Personal information
- Born: 1 January 2002 (age 23) Kotka, Finland
- Listed height: 1.99 m (6 ft 6 in)
- Listed weight: 85 kg (187 lb)

Career information
- Playing career: 2018–present

Career history
- 2018–2022: Korikouvot
- 2020–2024: Kouvot
- 2024: Patrioti Levice
- 2024–present: Karlsruhe Lions

= Joel Mäntynen =

Finnish basketball player (born 2002)

Joel Mäntynen (born 13 January 2002) is a Finnish professional basketball player who plays as a point guard for Karlsruhe Lions in the German ProA.

==Early career==
Mäntynen was born in Kotka, but moved to nearby town of Kouvola when aged 16. He joined Korikouvot, the reserve team of Kouvot in 2018, competing in second-tier Koripallon I-divisioona.

==Career==
Mäntynen played with Kouvot in Korisliiga during 2020–2024.

In August 2024, Mäntynen signed with Slovak champions BK Patrioti Levice in Slovak Basketball League.
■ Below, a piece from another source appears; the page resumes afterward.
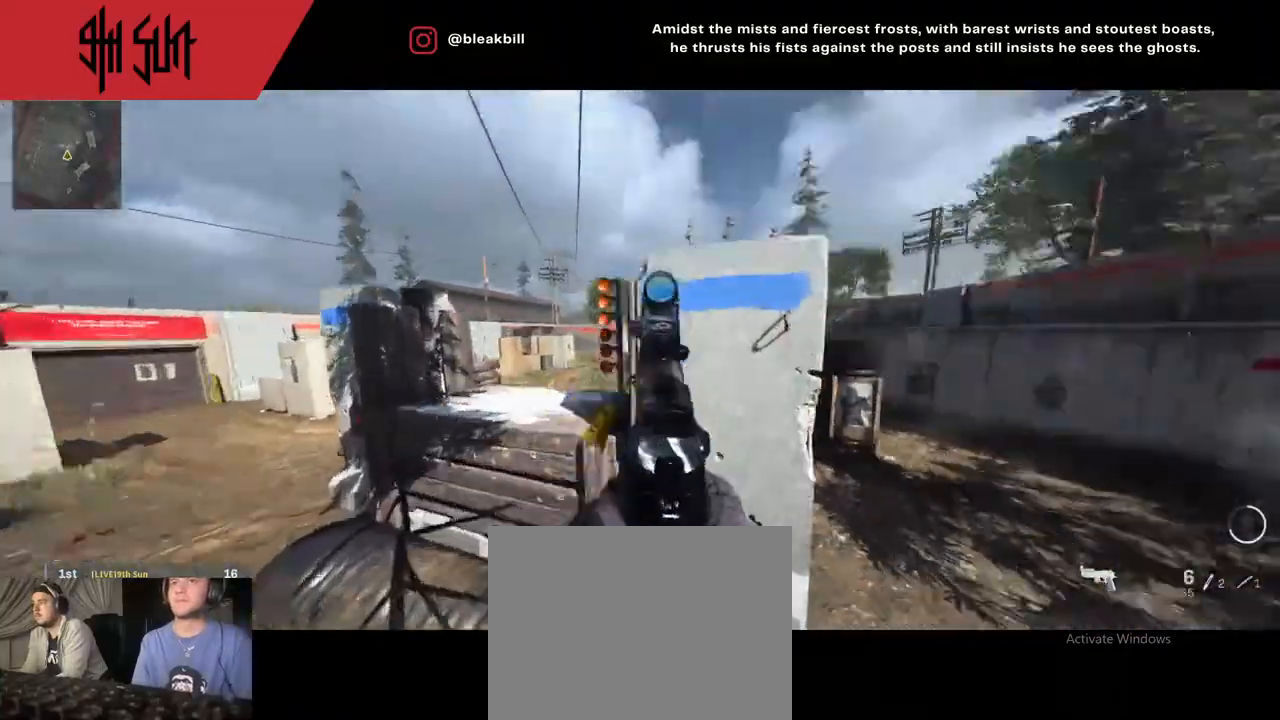
{"buttons": [], "left_stick": "up", "right_stick": "center", "events": [[267, "right_stick", "left"], [450, "left_stick", "up"], [467, "right_stick", "center"]]}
Later he joined Karlsruhe Lions in German ProA.

In July 2025, Mäntynen was selected in NBA G-League international draft by the Rio Grande Valley Vipers as the 11th pick.

==National team career==
Mäntynen has represented Finland at youth national teams, and has played 13 matches for Finland B national team.